Pictures with circuit source files
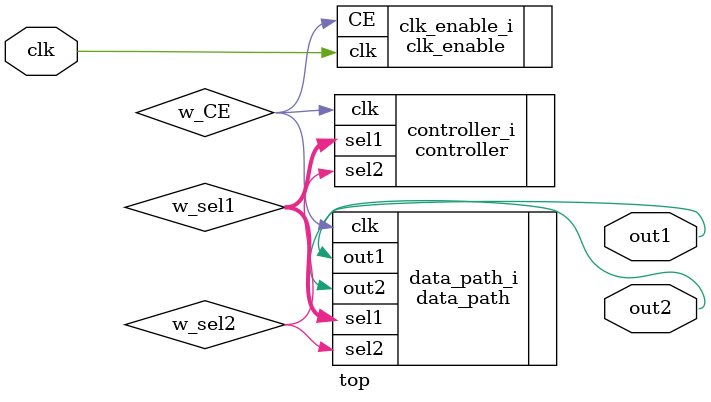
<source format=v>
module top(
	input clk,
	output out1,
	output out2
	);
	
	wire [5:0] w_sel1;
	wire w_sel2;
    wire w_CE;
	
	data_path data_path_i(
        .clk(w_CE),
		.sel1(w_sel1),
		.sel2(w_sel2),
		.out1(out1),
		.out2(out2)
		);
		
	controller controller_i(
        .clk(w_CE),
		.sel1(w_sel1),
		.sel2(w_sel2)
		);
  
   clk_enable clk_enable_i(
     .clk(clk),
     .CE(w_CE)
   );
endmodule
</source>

* * *

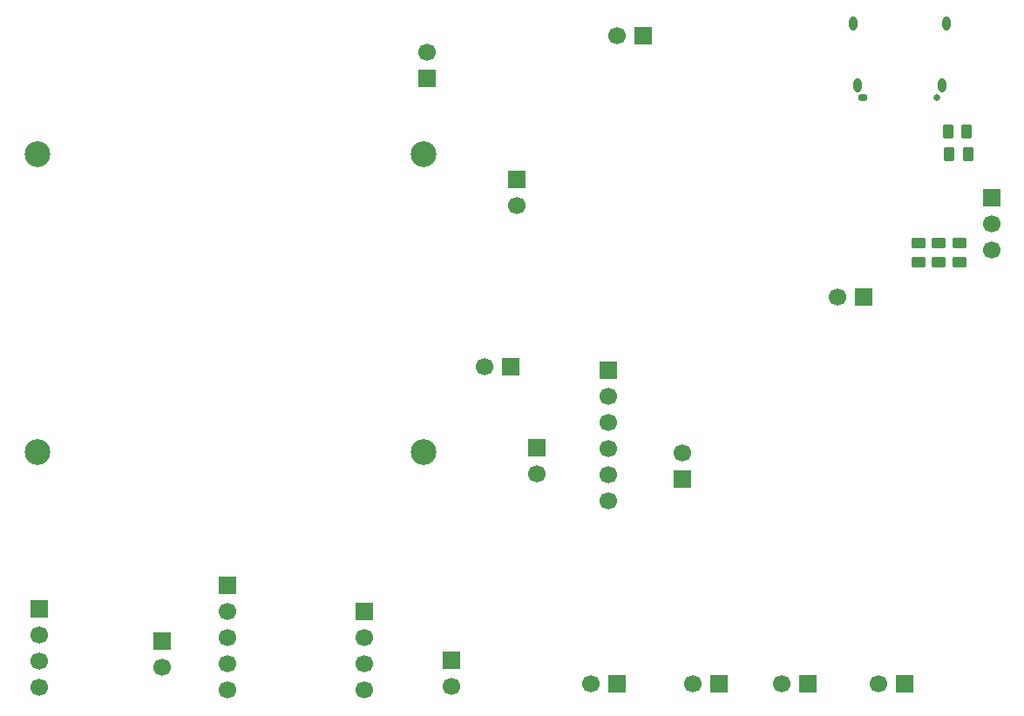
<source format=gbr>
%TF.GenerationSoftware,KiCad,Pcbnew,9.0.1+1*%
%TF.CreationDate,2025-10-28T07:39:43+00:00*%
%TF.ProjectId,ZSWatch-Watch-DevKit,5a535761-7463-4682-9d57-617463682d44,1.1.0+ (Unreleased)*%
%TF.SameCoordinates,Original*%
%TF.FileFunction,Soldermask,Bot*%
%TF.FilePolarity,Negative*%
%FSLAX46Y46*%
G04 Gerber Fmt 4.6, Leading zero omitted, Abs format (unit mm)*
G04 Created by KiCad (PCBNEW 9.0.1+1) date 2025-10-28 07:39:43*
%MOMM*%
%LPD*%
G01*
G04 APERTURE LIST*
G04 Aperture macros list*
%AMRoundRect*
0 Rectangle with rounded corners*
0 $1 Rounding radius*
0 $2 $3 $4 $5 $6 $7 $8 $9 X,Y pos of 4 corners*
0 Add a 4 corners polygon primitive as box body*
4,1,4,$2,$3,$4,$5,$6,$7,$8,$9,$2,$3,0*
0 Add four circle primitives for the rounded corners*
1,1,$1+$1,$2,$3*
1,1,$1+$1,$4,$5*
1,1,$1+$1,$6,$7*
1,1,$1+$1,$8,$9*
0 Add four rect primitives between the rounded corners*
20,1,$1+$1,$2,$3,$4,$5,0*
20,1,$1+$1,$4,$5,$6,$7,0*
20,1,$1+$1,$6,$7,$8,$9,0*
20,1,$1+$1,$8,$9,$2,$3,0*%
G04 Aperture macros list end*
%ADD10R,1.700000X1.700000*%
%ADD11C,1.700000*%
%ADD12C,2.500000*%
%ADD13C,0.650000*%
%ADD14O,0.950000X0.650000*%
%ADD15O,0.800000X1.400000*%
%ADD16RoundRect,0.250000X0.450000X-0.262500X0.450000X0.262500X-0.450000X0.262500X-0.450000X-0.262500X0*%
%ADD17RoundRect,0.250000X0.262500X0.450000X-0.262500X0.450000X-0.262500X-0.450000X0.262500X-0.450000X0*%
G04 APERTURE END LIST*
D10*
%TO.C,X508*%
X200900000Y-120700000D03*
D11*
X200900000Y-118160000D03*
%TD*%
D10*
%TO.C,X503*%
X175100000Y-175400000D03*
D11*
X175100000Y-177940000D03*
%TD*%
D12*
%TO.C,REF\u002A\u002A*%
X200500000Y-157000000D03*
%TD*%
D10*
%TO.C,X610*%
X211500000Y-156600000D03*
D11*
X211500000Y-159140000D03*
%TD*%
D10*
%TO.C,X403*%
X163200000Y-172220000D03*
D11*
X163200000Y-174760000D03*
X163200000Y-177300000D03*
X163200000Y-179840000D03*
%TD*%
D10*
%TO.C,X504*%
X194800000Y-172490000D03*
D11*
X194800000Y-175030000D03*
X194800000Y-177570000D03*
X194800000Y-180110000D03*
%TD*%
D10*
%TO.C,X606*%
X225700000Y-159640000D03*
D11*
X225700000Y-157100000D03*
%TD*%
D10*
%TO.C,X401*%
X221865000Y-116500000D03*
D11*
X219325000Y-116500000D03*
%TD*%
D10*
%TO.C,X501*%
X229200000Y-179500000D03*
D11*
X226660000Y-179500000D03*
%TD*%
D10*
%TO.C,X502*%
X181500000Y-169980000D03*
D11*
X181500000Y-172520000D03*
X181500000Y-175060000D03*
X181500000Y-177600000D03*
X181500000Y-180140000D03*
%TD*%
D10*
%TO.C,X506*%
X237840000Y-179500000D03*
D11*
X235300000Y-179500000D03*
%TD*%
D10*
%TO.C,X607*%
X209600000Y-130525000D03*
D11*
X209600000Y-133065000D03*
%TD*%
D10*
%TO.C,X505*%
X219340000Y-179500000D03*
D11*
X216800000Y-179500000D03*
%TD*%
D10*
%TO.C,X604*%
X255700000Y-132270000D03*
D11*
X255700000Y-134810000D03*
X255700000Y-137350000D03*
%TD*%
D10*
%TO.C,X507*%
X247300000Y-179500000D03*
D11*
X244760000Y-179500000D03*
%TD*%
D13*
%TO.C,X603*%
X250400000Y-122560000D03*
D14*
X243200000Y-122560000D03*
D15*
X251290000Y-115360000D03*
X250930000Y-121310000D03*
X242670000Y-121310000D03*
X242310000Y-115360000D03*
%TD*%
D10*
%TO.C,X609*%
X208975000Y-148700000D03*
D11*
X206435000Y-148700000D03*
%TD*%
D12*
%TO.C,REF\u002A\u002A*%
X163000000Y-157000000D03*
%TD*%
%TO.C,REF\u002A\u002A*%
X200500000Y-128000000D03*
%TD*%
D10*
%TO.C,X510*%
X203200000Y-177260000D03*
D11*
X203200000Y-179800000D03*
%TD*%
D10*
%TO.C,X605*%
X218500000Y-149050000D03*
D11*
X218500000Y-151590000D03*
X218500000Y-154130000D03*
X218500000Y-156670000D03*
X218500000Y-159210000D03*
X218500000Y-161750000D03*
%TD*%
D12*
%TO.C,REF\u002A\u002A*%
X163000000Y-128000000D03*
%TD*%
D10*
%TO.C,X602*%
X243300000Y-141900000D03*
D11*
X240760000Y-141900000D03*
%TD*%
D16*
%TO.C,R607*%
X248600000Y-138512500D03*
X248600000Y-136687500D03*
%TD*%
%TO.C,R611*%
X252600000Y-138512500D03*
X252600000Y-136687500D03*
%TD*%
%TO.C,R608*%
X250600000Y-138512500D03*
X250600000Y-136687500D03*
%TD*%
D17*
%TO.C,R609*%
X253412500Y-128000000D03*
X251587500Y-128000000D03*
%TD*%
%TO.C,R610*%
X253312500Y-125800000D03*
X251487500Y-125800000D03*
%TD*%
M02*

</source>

--

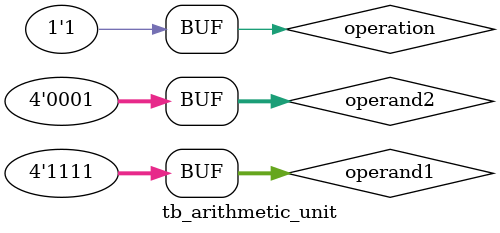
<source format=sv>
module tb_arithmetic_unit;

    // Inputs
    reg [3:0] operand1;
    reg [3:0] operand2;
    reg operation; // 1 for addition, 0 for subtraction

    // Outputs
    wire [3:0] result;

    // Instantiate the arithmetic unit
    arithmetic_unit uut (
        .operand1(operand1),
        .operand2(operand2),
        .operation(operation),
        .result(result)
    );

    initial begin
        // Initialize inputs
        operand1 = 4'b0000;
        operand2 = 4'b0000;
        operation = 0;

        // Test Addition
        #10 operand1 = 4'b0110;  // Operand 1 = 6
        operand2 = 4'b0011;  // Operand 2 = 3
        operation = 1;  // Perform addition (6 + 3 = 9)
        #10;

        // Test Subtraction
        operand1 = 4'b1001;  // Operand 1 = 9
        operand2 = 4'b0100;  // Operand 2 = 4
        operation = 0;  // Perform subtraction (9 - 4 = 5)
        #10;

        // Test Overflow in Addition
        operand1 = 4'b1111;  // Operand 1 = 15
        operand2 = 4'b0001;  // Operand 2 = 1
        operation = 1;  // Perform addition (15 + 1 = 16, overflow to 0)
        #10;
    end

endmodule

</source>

What you are asked to do
State how many lines of the records above contain the word "Perform", and give only that number.

Problem solution
3